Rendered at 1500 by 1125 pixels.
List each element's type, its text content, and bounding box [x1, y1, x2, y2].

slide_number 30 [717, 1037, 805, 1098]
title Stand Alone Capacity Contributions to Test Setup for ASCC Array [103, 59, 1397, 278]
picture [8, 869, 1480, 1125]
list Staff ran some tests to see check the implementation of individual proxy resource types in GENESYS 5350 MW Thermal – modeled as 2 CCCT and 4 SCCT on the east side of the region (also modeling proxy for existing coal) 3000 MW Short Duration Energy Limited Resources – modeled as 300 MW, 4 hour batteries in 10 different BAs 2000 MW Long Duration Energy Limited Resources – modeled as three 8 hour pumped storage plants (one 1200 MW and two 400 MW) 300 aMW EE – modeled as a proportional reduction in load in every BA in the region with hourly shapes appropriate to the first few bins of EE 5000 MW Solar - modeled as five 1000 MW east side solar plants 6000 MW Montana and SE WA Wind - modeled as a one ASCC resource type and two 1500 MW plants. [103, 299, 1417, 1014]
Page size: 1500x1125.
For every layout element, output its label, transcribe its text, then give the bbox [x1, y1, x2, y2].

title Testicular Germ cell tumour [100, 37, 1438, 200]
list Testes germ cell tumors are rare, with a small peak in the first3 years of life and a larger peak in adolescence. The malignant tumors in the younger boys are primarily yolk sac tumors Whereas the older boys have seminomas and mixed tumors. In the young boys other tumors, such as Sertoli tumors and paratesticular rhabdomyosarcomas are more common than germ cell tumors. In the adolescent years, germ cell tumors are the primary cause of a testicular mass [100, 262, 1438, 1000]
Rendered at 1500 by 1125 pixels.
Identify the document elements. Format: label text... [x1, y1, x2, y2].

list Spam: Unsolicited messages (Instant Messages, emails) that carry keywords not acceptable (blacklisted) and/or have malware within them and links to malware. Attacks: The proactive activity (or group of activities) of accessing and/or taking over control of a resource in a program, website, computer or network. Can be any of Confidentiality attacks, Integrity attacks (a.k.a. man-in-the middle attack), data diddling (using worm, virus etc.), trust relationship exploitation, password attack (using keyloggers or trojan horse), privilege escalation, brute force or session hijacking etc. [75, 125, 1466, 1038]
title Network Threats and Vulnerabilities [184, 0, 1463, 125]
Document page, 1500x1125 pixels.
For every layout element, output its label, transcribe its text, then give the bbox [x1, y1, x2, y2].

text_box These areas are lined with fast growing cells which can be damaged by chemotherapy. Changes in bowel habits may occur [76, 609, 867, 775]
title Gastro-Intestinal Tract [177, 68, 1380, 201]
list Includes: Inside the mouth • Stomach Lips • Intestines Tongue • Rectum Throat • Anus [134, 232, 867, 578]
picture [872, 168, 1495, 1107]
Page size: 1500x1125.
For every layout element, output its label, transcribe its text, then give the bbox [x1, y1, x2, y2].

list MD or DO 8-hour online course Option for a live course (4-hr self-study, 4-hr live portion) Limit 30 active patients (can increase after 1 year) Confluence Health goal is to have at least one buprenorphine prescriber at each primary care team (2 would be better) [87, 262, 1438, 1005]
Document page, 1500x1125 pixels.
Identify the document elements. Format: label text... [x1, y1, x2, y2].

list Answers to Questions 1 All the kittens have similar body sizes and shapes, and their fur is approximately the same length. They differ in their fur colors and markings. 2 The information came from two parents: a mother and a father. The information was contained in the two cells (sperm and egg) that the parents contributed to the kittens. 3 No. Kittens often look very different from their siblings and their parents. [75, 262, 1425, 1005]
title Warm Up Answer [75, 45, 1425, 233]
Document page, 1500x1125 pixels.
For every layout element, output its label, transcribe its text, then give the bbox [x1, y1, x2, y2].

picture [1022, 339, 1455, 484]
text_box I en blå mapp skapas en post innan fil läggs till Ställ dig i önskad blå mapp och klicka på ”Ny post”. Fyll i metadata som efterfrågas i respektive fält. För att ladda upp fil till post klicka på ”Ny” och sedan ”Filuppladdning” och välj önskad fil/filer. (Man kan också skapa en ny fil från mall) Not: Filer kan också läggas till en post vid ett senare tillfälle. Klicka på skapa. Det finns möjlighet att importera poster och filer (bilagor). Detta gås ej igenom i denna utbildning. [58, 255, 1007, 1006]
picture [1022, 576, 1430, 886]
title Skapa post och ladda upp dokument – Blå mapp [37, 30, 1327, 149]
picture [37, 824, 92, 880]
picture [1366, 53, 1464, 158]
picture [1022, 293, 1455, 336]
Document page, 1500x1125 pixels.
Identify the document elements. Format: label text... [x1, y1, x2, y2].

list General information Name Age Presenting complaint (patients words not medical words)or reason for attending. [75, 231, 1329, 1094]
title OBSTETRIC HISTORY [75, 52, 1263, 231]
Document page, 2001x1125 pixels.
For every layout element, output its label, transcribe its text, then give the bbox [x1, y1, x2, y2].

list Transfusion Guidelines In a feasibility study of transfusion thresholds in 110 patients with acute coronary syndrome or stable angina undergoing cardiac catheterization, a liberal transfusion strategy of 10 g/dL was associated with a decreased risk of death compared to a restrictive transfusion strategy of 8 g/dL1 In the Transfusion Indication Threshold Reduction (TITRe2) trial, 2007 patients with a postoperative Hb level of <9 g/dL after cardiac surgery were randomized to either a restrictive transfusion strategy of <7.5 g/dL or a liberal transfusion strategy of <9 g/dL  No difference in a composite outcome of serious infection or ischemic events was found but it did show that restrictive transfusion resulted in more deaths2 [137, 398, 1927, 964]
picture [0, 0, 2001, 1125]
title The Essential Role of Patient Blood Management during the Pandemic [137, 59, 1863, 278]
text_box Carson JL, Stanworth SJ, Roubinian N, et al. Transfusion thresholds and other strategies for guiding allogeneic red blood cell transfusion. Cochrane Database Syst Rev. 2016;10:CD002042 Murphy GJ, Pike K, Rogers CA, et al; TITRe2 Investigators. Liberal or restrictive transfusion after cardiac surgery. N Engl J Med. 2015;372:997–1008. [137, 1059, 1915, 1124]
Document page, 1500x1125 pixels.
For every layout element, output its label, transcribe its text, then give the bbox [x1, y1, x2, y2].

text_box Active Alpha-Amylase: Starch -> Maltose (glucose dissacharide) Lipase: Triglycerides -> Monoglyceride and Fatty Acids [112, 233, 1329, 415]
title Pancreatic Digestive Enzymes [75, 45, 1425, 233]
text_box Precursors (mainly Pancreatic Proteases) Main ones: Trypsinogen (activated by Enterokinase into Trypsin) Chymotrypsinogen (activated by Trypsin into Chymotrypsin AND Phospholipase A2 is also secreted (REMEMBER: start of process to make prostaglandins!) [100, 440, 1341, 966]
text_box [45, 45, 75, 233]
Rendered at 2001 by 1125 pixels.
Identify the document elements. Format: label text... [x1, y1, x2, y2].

▶ [WHAT THE TASK ASKS]
Copy the listing word for word, leaving nothing out.

▶ [RESULT]
Rendered at 1500 by 1125 pixels.
List each element's type, its text content, and bounding box [x1, y1, x2, y2].

slide_number 30 [717, 1037, 805, 1098]
title Stand Alone Capacity Contributions to Test Setup for ASCC Array [103, 59, 1397, 278]
picture [8, 869, 1480, 1125]
list Staff ran some tests to see check the implementation of individual proxy resource types in GENESYS 5350 MW Thermal – modeled as 2 CCCT and 4 SCCT on the east side of the region (also modeling proxy for existing coal) 3000 MW Short Duration Energy Limited Resources – modeled as 300 MW, 4 hour batteries in 10 different BAs 2000 MW Long Duration Energy Limited Resources – modeled as three 8 hour pumped storage plants (one 1200 MW and two 400 MW) 300 aMW EE – modeled as a proportional reduction in load in every BA in the region with hourly shapes appropriate to the first few bins of EE 5000 MW Solar - modeled as five 1000 MW east side solar plants 6000 MW Montana and SE WA Wind - modeled as a one ASCC resource type and two 1500 MW plants. [103, 299, 1417, 1014]
Page size: 1500x1125.
For every layout element, output its label, transcribe its text, then give the bbox [x1, y1, x2, y2].

title Testicular Germ cell tumour [100, 37, 1438, 200]
list Testes germ cell tumors are rare, with a small peak in the first3 years of life and a larger peak in adolescence. The malignant tumors in the younger boys are primarily yolk sac tumors Whereas the older boys have seminomas and mixed tumors. In the young boys other tumors, such as Sertoli tumors and paratesticular rhabdomyosarcomas are more common than germ cell tumors. In the adolescent years, germ cell tumors are the primary cause of a testicular mass [100, 262, 1438, 1000]
Rendered at 1500 by 1125 pixels.
Identify the document elements. Format: label text... [x1, y1, x2, y2].

list Spam: Unsolicited messages (Instant Messages, emails) that carry keywords not acceptable (blacklisted) and/or have malware within them and links to malware. Attacks: The proactive activity (or group of activities) of accessing and/or taking over control of a resource in a program, website, computer or network. Can be any of Confidentiality attacks, Integrity attacks (a.k.a. man-in-the middle attack), data diddling (using worm, virus etc.), trust relationship exploitation, password attack (using keyloggers or trojan horse), privilege escalation, brute force or session hijacking etc. [75, 125, 1466, 1038]
title Network Threats and Vulnerabilities [184, 0, 1463, 125]
Document page, 1500x1125 pixels.
For every layout element, output its label, transcribe its text, then give the bbox [x1, y1, x2, y2].

text_box These areas are lined with fast growing cells which can be damaged by chemotherapy. Changes in bowel habits may occur [76, 609, 867, 775]
title Gastro-Intestinal Tract [177, 68, 1380, 201]
list Includes: Inside the mouth • Stomach Lips • Intestines Tongue • Rectum Throat • Anus [134, 232, 867, 578]
picture [872, 168, 1495, 1107]
Page size: 1500x1125.
For every layout element, output its label, transcribe its text, then give the bbox [x1, y1, x2, y2].

list MD or DO 8-hour online course Option for a live course (4-hr self-study, 4-hr live portion) Limit 30 active patients (can increase after 1 year) Confluence Health goal is to have at least one buprenorphine prescriber at each primary care team (2 would be better) [87, 262, 1438, 1005]
Document page, 1500x1125 pixels.
Identify the document elements. Format: label text... [x1, y1, x2, y2].

list Answers to Questions 1 All the kittens have similar body sizes and shapes, and their fur is approximately the same length. They differ in their fur colors and markings. 2 The information came from two parents: a mother and a father. The information was contained in the two cells (sperm and egg) that the parents contributed to the kittens. 3 No. Kittens often look very different from their siblings and their parents. [75, 262, 1425, 1005]
title Warm Up Answer [75, 45, 1425, 233]
Document page, 1500x1125 pixels.
For every layout element, output its label, transcribe its text, then give the bbox [x1, y1, x2, y2].

picture [1022, 339, 1455, 484]
text_box I en blå mapp skapas en post innan fil läggs till Ställ dig i önskad blå mapp och klicka på ”Ny post”. Fyll i metadata som efterfrågas i respektive fält. För att ladda upp fil till post klicka på ”Ny” och sedan ”Filuppladdning” och välj önskad fil/filer. (Man kan också skapa en ny fil från mall) Not: Filer kan också läggas till en post vid ett senare tillfälle. Klicka på skapa. Det finns möjlighet att importera poster och filer (bilagor). Detta gås ej igenom i denna utbildning. [58, 255, 1007, 1006]
picture [1022, 576, 1430, 886]
title Skapa post och ladda upp dokument – Blå mapp [37, 30, 1327, 149]
picture [37, 824, 92, 880]
picture [1366, 53, 1464, 158]
picture [1022, 293, 1455, 336]
Document page, 1500x1125 pixels.
Identify the document elements. Format: label text... [x1, y1, x2, y2].

list General information Name Age Presenting complaint (patients words not medical words)or reason for attending. [75, 231, 1329, 1094]
title OBSTETRIC HISTORY [75, 52, 1263, 231]
Document page, 2001x1125 pixels.
For every layout element, output its label, transcribe its text, then give the bbox [x1, y1, x2, y2].

list Transfusion Guidelines In a feasibility study of transfusion thresholds in 110 patients with acute coronary syndrome or stable angina undergoing cardiac catheterization, a liberal transfusion strategy of 10 g/dL was associated with a decreased risk of death compared to a restrictive transfusion strategy of 8 g/dL1 In the Transfusion Indication Threshold Reduction (TITRe2) trial, 2007 patients with a postoperative Hb level of <9 g/dL after cardiac surgery were randomized to either a restrictive transfusion strategy of <7.5 g/dL or a liberal transfusion strategy of <9 g/dL  No difference in a composite outcome of serious infection or ischemic events was found but it did show that restrictive transfusion resulted in more deaths2 [137, 398, 1927, 964]
picture [0, 0, 2001, 1125]
title The Essential Role of Patient Blood Management during the Pandemic [137, 59, 1863, 278]
text_box Carson JL, Stanworth SJ, Roubinian N, et al. Transfusion thresholds and other strategies for guiding allogeneic red blood cell transfusion. Cochrane Database Syst Rev. 2016;10:CD002042 Murphy GJ, Pike K, Rogers CA, et al; TITRe2 Investigators. Liberal or restrictive transfusion after cardiac surgery. N Engl J Med. 2015;372:997–1008. [137, 1059, 1915, 1124]
Document page, 1500x1125 pixels.
For every layout element, output its label, transcribe its text, then give the bbox [x1, y1, x2, y2].

text_box Active Alpha-Amylase: Starch -> Maltose (glucose dissacharide) Lipase: Triglycerides -> Monoglyceride and Fatty Acids [112, 233, 1329, 415]
title Pancreatic Digestive Enzymes [75, 45, 1425, 233]
text_box Precursors (mainly Pancreatic Proteases) Main ones: Trypsinogen (activated by Enterokinase into Trypsin) Chymotrypsinogen (activated by Trypsin into Chymotrypsin AND Phospholipase A2 is also secreted (REMEMBER: start of process to make prostaglandins!) [100, 440, 1341, 966]
text_box [45, 45, 75, 233]
Rendered at 2001 by 1125 pixels.
Identify the document elements. Format: label text... [x1, y1, x2, y2].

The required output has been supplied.